Healthy competition and no complacency. Both successful teams cited in the masterclass had deep squads—not just 16 or 18, but competitive depth. Youngsters pushing for places force the established to raise their game, and vice versa.
Physical and behavioral standards are contagious. From Livermore riding to training, to the Red Lions’ gym culture, small individual actions set precedents that become team norms.
Practical steps for coaches:
Be explicit about the standards. If “arrive 30 minutes early” is the goal, reward it, call it out, and make it a living expectation.
Foster open discussions between players, especially those competing for roles, to build understanding—not necessarily friendship, but mutual respect.
Create pathways for young or fringe players to push for spots. Ensure training and selection are competitive, never complacent.
Take time to clarify not just what is expected, but why—it’s about more than rules, but about mutual improvement and belief.
On integrating new or fringe players:
When squad changes occur or competition for places is intense, coaches must manage both individual disappointment and team continuity. Commens reflects that “as coaches, if we have an athlete that maybe is a little bit lazy or they don’t commit as much, but they do have the talent… try to create an environment where they’re challenged, to bring that creativity and talent to the team.” But above all—honesty, clarity about where players stand, and empathetic communication are non-negotiable.
In Summary
The coaching journey is never static, and the ceiling for your impact isn’t measured just by results or knowledge of the latest tactics. Based on Adam Commens’ masterclass, three enduring lessons stand out:
Connection comes first: Invest deeply in understanding your players—why they’re there, and what makes them unique.
Quality sets you apart: Hard work is table stakes.

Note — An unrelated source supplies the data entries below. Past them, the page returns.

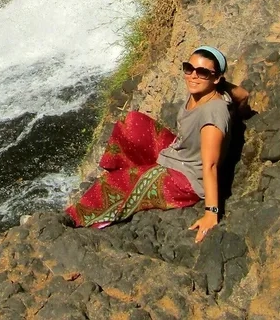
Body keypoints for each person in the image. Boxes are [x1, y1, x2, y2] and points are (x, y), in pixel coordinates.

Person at [66, 46, 249, 243]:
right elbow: (243, 94)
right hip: (178, 152)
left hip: (187, 179)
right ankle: (127, 170)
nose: (193, 76)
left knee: (111, 185)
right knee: (131, 122)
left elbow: (210, 165)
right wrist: (234, 109)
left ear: (216, 78)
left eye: (203, 72)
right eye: (189, 68)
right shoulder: (209, 89)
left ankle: (74, 218)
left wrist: (211, 213)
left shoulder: (213, 113)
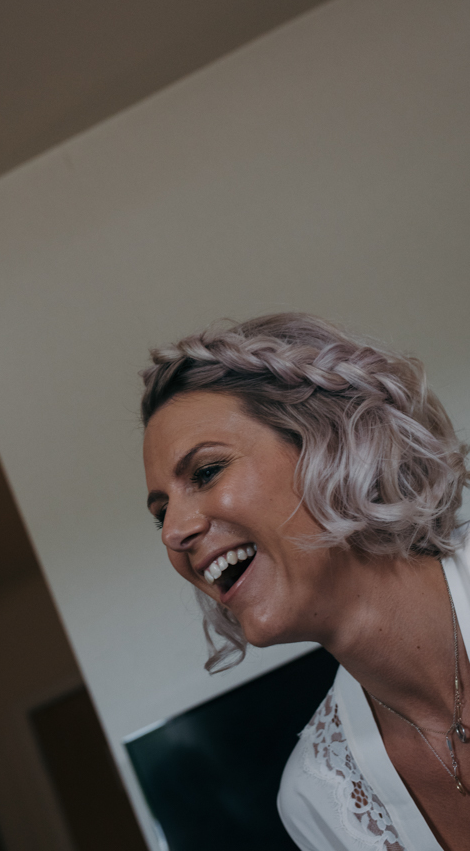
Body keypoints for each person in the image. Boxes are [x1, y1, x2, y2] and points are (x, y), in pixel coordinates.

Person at [140, 313, 470, 851]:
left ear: (334, 445)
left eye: (205, 472)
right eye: (161, 514)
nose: (173, 534)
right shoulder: (317, 800)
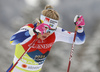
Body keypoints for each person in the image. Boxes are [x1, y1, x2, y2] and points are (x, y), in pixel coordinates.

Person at [7, 5, 85, 72]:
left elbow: (79, 40)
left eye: (51, 30)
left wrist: (80, 28)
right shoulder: (29, 29)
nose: (47, 33)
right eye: (45, 28)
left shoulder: (55, 33)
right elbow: (13, 40)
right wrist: (33, 31)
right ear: (38, 23)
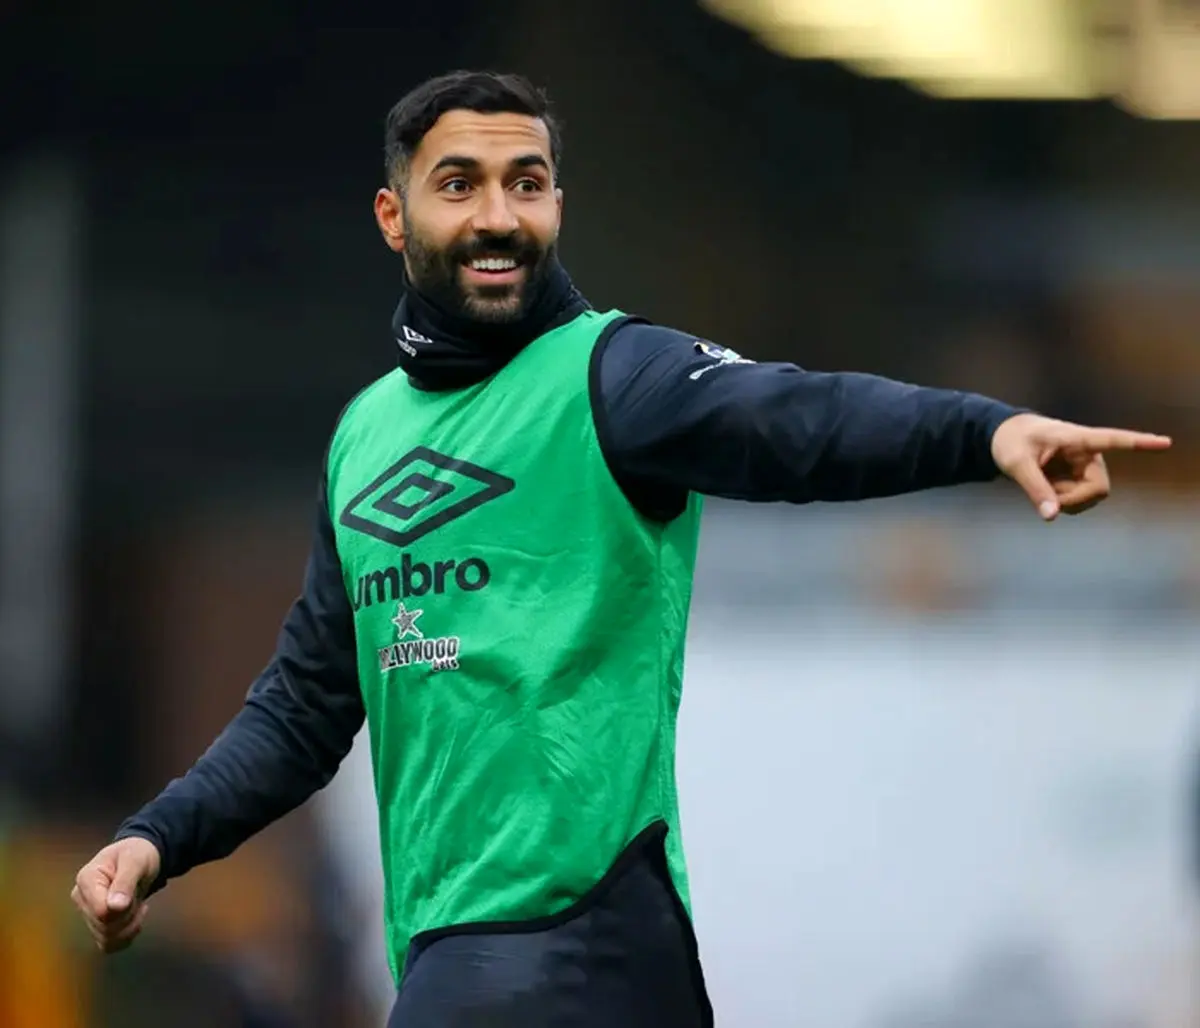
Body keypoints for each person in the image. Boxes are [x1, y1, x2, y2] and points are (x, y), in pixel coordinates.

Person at [70, 70, 1171, 1027]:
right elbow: (306, 704)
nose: (499, 216)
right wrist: (159, 839)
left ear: (557, 203)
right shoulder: (366, 435)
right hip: (473, 954)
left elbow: (794, 418)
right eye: (460, 184)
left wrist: (984, 432)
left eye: (527, 184)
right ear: (393, 216)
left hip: (579, 939)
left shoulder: (614, 377)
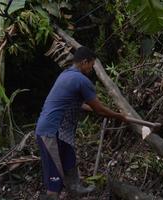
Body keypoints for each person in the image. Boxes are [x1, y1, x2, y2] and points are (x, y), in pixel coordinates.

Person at [35, 46, 126, 200]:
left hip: (62, 131)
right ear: (85, 62)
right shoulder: (81, 80)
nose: (92, 69)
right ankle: (52, 196)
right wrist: (120, 116)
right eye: (92, 65)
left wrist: (103, 110)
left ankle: (75, 189)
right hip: (51, 131)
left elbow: (76, 103)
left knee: (69, 160)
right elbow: (100, 110)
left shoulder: (66, 75)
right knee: (54, 175)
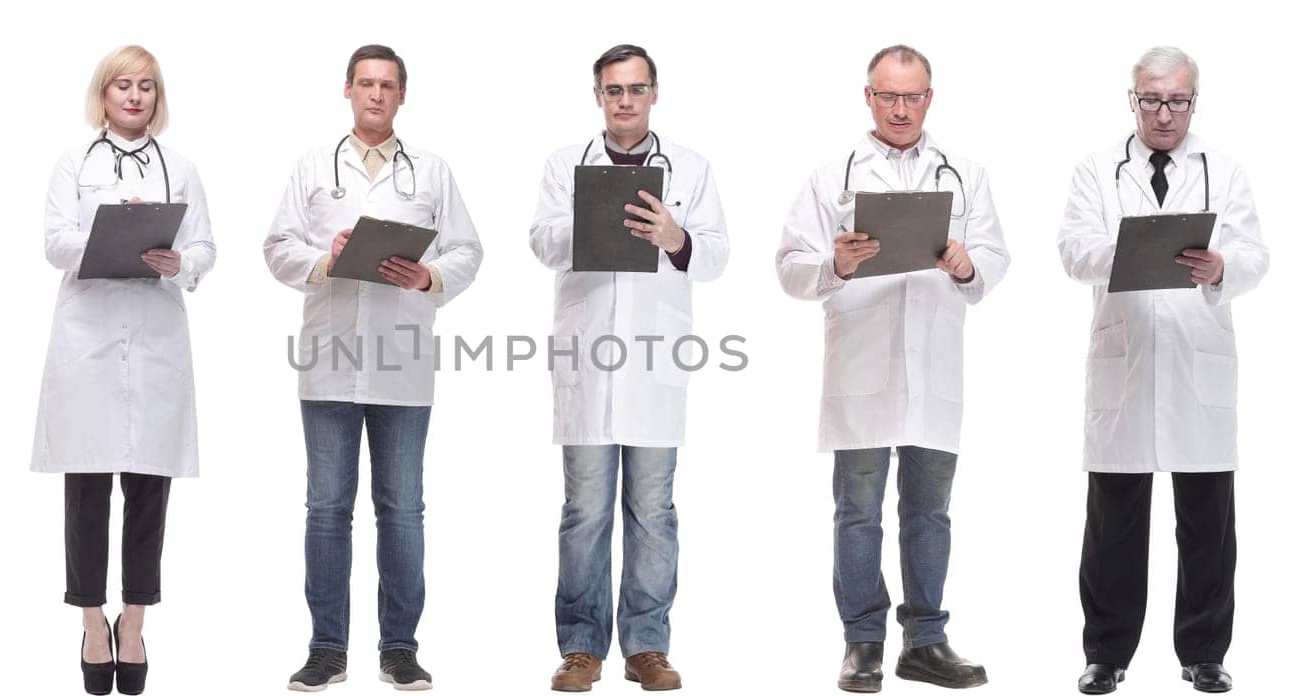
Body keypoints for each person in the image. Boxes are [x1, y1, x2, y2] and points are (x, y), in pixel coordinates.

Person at [776, 44, 1008, 693]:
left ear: (929, 99)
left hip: (933, 363)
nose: (900, 108)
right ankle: (863, 643)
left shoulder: (965, 173)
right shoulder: (833, 177)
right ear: (869, 98)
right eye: (888, 95)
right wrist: (837, 264)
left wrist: (966, 265)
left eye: (912, 96)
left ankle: (926, 643)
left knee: (930, 511)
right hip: (862, 365)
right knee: (858, 510)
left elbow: (995, 253)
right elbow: (789, 265)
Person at [264, 43, 483, 692]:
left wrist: (429, 274)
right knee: (327, 507)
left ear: (403, 95)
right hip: (329, 362)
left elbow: (470, 250)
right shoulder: (312, 167)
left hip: (403, 363)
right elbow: (276, 249)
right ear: (347, 90)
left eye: (388, 85)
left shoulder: (432, 172)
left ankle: (400, 649)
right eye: (365, 83)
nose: (376, 95)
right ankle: (327, 648)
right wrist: (324, 257)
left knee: (403, 509)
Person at [1058, 46, 1268, 696]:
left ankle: (1204, 653)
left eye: (1177, 100)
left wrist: (1222, 268)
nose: (1164, 114)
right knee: (1113, 524)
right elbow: (1072, 249)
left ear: (1193, 102)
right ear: (1133, 99)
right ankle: (1106, 655)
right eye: (1152, 99)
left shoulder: (1223, 171)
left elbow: (1255, 252)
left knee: (1208, 522)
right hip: (1126, 365)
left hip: (1196, 364)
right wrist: (1130, 250)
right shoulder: (1098, 171)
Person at [529, 44, 730, 693]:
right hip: (587, 357)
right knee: (584, 509)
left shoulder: (690, 169)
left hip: (655, 361)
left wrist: (675, 237)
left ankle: (647, 645)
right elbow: (541, 240)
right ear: (597, 96)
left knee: (653, 508)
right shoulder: (567, 166)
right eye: (613, 90)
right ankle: (582, 647)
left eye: (636, 89)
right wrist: (589, 225)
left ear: (653, 94)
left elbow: (718, 253)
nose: (624, 100)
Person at [30, 45, 216, 696]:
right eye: (122, 86)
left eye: (146, 87)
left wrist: (178, 263)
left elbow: (204, 247)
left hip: (156, 330)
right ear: (102, 95)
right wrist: (112, 240)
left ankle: (134, 620)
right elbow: (55, 240)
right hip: (89, 335)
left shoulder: (181, 168)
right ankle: (90, 620)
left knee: (147, 488)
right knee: (85, 487)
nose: (134, 97)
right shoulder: (72, 164)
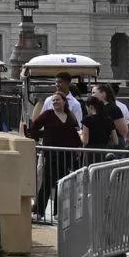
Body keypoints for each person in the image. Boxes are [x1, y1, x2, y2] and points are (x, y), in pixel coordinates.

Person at [25, 79, 82, 224]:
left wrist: (78, 148)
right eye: (53, 100)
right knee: (47, 182)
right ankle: (39, 212)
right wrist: (42, 137)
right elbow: (34, 128)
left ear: (64, 102)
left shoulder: (69, 115)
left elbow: (74, 133)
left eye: (58, 100)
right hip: (51, 153)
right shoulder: (48, 114)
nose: (55, 102)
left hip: (66, 154)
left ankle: (58, 212)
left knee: (61, 183)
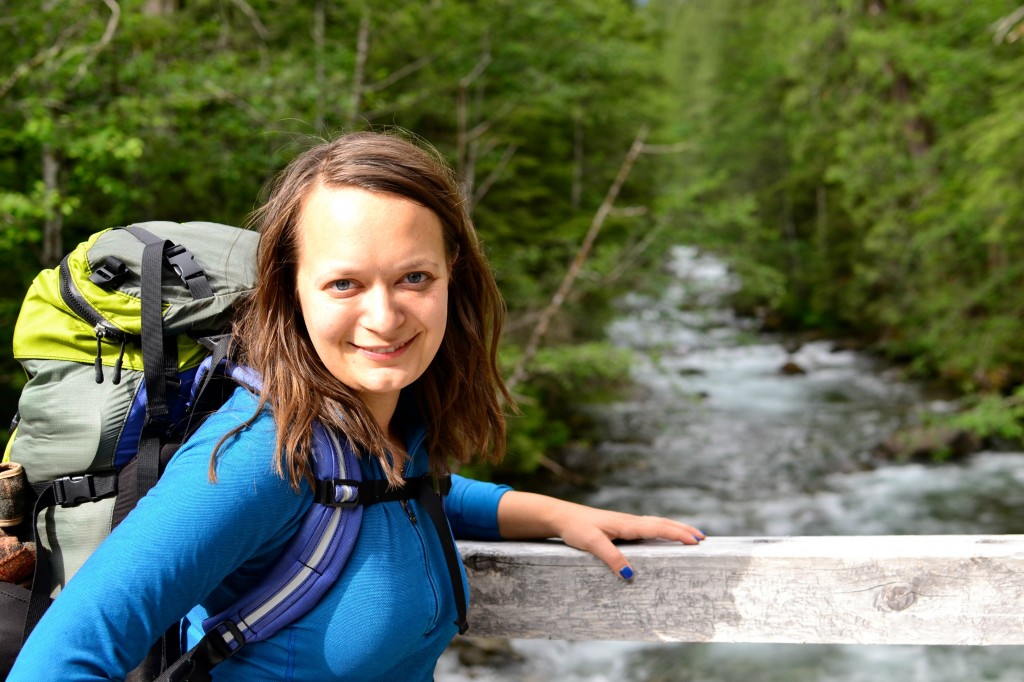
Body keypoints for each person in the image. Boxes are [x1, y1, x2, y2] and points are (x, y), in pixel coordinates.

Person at [9, 130, 705, 681]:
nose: (385, 316)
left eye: (413, 277)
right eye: (345, 283)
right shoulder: (253, 457)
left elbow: (394, 493)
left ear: (452, 276)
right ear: (292, 289)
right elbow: (61, 660)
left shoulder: (378, 434)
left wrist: (552, 513)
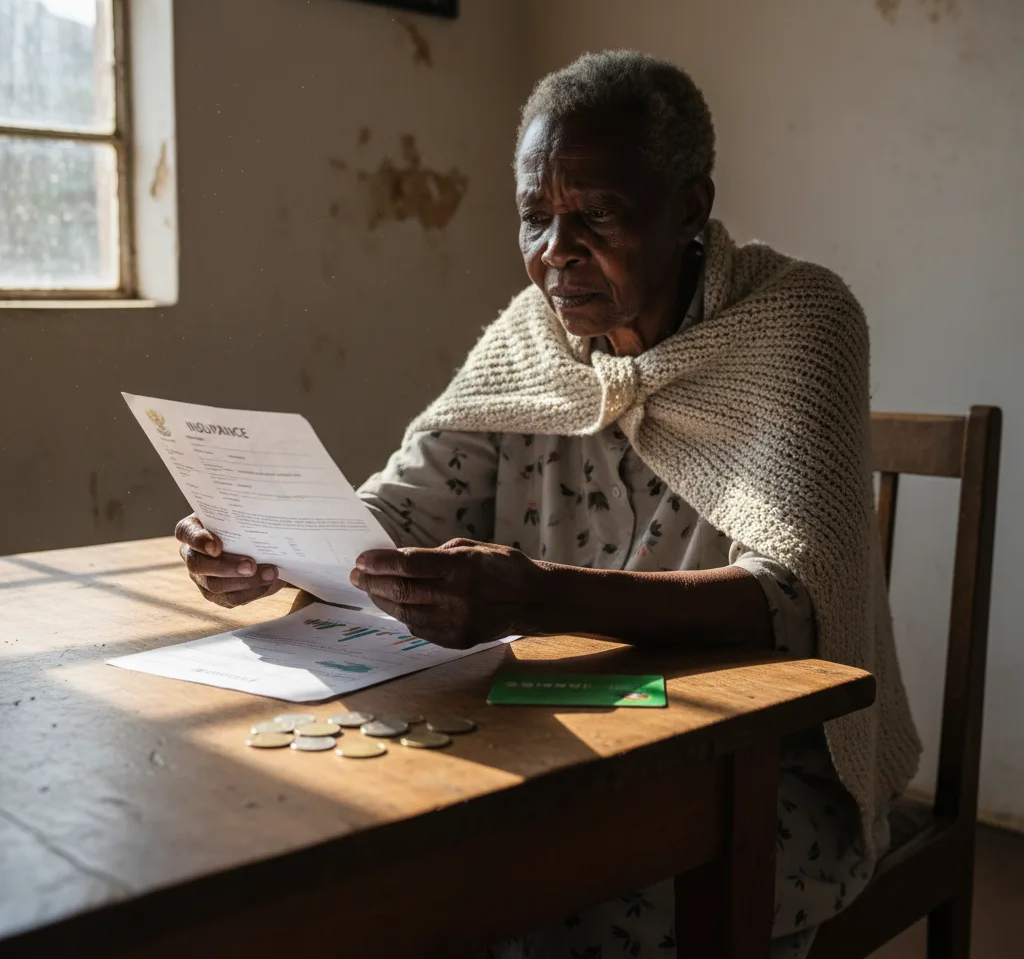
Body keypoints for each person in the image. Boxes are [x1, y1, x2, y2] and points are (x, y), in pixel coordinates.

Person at [175, 50, 921, 958]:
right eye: (536, 217)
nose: (555, 253)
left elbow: (797, 601)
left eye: (596, 214)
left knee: (551, 901)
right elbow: (402, 510)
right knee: (373, 861)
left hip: (749, 761)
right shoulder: (536, 333)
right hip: (552, 732)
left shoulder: (801, 319)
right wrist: (267, 543)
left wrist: (540, 597)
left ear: (690, 206)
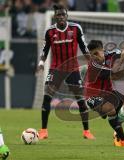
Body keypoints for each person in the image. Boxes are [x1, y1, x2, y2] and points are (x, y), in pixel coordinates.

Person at [37, 4, 95, 140]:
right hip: (55, 68)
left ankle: (86, 131)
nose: (61, 17)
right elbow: (45, 50)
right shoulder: (50, 32)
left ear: (67, 15)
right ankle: (43, 131)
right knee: (47, 96)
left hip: (72, 68)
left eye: (63, 14)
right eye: (59, 15)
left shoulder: (75, 28)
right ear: (55, 17)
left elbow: (84, 47)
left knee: (81, 99)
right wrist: (41, 63)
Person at [84, 40, 124, 147]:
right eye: (92, 54)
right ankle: (123, 139)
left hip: (109, 93)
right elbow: (114, 75)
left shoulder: (111, 54)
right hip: (93, 96)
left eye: (96, 53)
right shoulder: (94, 64)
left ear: (102, 50)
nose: (94, 56)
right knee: (110, 108)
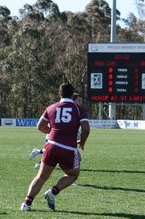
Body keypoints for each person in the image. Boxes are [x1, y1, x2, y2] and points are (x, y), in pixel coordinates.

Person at [21, 83, 90, 211]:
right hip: (68, 148)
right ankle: (53, 192)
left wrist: (53, 132)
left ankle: (26, 203)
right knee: (73, 175)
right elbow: (86, 128)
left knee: (41, 176)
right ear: (72, 94)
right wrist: (82, 142)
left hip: (51, 145)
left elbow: (40, 126)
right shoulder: (78, 108)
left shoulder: (51, 107)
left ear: (59, 94)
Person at [29, 93, 85, 169]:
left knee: (75, 157)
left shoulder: (75, 111)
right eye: (78, 101)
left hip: (59, 137)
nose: (80, 103)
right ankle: (41, 163)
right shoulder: (71, 110)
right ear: (72, 101)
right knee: (56, 153)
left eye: (81, 101)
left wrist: (78, 140)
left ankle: (39, 153)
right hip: (53, 136)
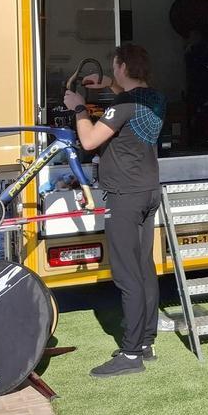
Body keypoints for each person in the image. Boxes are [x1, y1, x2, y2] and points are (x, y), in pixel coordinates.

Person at [63, 44, 166, 378]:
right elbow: (125, 92)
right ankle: (146, 341)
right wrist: (105, 81)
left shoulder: (122, 106)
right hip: (149, 192)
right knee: (144, 268)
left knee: (126, 276)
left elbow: (90, 141)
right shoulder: (154, 98)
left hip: (125, 197)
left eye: (114, 66)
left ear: (122, 65)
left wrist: (79, 108)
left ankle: (131, 353)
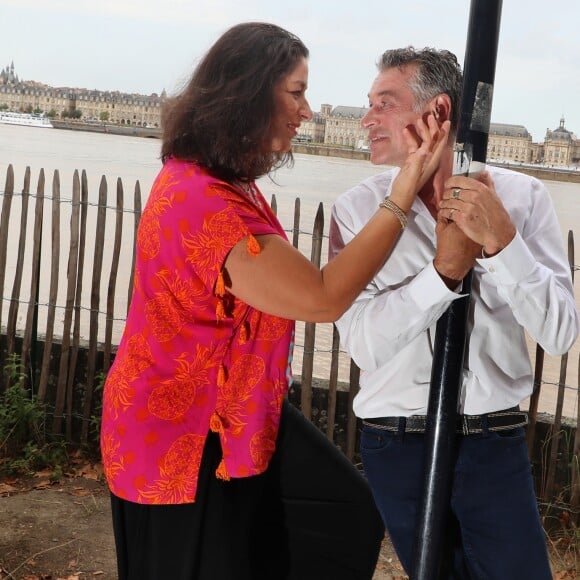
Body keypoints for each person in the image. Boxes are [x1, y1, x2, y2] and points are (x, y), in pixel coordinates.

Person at [100, 25, 450, 580]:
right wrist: (405, 188)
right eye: (296, 91)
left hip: (232, 410)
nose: (307, 110)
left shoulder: (227, 182)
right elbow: (322, 297)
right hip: (181, 434)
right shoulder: (203, 202)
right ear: (249, 91)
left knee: (346, 513)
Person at [329, 46, 579, 579]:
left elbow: (559, 332)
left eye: (384, 103)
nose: (367, 118)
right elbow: (364, 345)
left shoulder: (523, 197)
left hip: (494, 441)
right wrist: (442, 273)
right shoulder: (355, 210)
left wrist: (503, 243)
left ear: (438, 113)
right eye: (368, 104)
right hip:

Build habits and training interventions that explicitly raise quality and promote value-adding skills.
Embed and evolve your culture: Team standards and trust aren’t just byproducts of success. They’re built, nurtured, and modelled day after day—through open communication, accountability, and living your “why.”
As you reflect on your own coaching, the take-home isn’t to copy another team’s model, but to focus relentlessly on building connection, demanding quality, and reinforcing a culture that stretches everyone to their best. These themes, drawn from teams that reached the summit, are just as relevant for the next training session as they are for Olympic finals.
Take them, adapt them, and—most of all—live them.